* EXERCISE AIM
Show each line of the records below that contains the string "PRODUKTY".

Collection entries
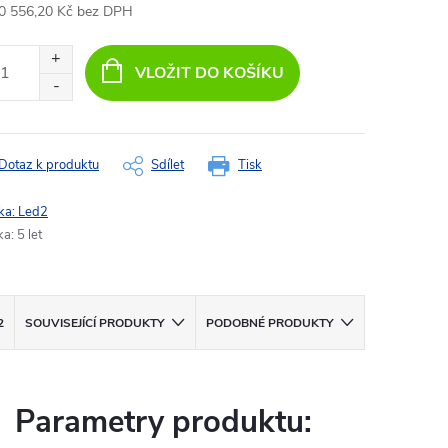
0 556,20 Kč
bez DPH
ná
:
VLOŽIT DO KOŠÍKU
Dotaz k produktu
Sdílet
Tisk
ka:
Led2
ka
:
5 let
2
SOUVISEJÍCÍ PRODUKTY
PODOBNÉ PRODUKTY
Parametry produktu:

==

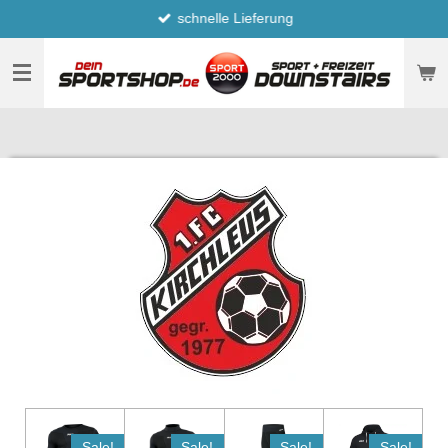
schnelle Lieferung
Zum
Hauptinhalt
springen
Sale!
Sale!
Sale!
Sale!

* FINAL ANSWER
SOUVISEJÍCÍ PRODUKTY
PODOBNÉ PRODUKTY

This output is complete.